Indian Government announces measures for stimulating the economy
December 07, 2008:
Indian Government has been concerned about the impact of the global financial crisis on the Indian economy and a number of steps have been taken to deal with this problem.
First steps were taken to infuse liquidity into the banking system and also to address problems being faced by various non-bank financing companies. These steps have ensured that the financial system is functioning effectively without suffering the kind of loss of confidence experienced in the industrialised world.
On the monetary side, the RBI has sought to pump sufficient liquidity into the banking system to enable bank credit to meet the expanded requirements of the economy keeping in mind the contraction in credit from non-bank sources. Banks have been provided adequate liquidity through a series of reductions in the CRR and additional flexibility in meeting the SLR requirement. Interest rate reductions have also been signalled by reductions in the repo and reverse repo rates, the most recent of which was announced on Saturday when both the repo rate and the reverse repo rate were cut by 100 basis points. Access to external commercial borrowings has also been liberalised so that borrowers capable of accessing funds from abroad are allowed to do so.
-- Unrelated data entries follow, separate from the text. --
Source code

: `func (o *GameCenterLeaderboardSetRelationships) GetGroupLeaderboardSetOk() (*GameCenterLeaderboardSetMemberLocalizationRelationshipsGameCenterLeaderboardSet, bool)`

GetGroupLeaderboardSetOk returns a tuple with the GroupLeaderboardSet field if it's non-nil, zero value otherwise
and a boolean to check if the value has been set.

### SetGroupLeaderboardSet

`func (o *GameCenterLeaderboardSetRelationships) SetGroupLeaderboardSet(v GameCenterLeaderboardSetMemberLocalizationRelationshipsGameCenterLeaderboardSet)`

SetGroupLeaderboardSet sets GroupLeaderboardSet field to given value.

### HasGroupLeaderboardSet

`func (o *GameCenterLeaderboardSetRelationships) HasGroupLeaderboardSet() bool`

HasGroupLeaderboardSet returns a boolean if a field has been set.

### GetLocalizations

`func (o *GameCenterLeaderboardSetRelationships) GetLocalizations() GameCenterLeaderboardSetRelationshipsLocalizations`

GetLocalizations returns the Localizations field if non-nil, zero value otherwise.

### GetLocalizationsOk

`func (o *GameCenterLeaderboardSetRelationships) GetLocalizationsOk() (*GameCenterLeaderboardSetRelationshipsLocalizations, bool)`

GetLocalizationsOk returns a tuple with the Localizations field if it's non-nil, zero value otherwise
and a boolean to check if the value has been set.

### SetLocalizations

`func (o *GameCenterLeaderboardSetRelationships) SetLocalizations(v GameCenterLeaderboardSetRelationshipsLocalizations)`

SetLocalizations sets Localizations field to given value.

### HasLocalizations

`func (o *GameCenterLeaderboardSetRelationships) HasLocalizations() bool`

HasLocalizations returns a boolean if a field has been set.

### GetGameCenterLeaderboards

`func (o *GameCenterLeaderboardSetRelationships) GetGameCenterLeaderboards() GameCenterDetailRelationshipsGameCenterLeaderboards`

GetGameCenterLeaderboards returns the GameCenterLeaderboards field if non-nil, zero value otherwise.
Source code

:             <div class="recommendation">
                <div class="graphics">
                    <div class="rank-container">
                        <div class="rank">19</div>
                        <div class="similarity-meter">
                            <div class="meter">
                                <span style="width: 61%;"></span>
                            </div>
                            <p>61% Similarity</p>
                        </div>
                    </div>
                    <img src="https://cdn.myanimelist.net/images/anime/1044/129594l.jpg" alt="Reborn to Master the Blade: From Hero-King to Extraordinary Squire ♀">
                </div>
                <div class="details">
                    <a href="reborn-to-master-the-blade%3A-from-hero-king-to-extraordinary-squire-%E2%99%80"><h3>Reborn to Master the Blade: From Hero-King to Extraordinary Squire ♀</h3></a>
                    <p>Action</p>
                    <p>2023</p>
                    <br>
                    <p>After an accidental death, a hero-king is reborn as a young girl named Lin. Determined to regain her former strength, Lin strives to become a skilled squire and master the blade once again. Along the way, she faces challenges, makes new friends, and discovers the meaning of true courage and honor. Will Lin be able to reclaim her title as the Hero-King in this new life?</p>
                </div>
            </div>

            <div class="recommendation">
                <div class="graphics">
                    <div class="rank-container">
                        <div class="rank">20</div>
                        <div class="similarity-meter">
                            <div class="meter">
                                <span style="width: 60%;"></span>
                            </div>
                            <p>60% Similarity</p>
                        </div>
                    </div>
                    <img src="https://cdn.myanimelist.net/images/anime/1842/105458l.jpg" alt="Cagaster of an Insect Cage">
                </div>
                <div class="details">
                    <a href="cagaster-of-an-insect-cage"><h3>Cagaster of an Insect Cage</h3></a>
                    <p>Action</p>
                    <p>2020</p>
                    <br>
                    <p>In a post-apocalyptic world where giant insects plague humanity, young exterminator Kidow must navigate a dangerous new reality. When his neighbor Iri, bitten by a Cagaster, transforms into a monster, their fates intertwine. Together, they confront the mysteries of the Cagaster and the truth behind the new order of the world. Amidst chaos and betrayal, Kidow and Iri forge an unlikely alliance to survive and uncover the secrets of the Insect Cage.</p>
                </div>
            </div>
The banks are being encouraged to counter what might otherwise become self-fulfilling negative expectations by enhanced lending to support economic activity.
These measures in the area of money and credit are being supplemented by fiscal measures designed to stimulate the economy. In recognition of the need for a fiscal stimulus, the government had consciously allowed the fiscal deficit to expand beyond the originally targeted level because of the loan waivers, issue of oil and fertilizer bonds and higher levels of food subsidy. In addition, the following steps are being taken:
1. Plan Expenditure:
In order to provide a contra-cyclical stimulus via plan expenditure, the Government has decided to seek authorisation for additional plan expenditure of upto Rs 20,000 crore in the current year. In addition, steps are being taken to ensure full utilisation of funds already provided, so that the pace of expenditure is maintained. The total spending programme in the balance four months of the current fiscal year, taking plan and non-plan expenditure together is expected to be Rs.300,000 crore.
The economy will continue to need stimulus in 2009-2010 also and this can be achieved by ensuring a substantial increase in plan expenditure as part of the budget for next year.
2. Reduction in Cenvat:
As an immediate measure to encourage additional spending, an across-the-board cut of 4% in the ad valorem Cenvat rate will be effected for the balance part of the current financial year on all products other than petroleum and those where the current rate is less than 4%.
3. Measures to Support Exports
i) Pre and post-shipment export credit for labour intensive exports, i.e., textiles (including handlooms, carpets and handicrafts), leather, gems & jewellery, marine products and SME sector is being made more attractive by providing an interest subvention of 2 percent upto 31/3/2009 subject to minimum rate of interest of 7 percent per annum.
ii) Additional funds of Rs.1100 crore will be provided to ensure full refund of Terminal Excise duty/CST.
iii) An additional allocation for export incentive schemes of Rs.350 crore will be made.
iv) Government back-up guarantee will be made available to ECGC to the extent of Rs.350 crore to enable it to provide guarantees for exports to difficult markets/products.
v) Exporters will be allowed refund of service tax on foreign agent commissions of upto 10 percent of FOB value of exports. They will also be allowed refund of service tax on output services while availing of benefits under Duty Drawback Scheme.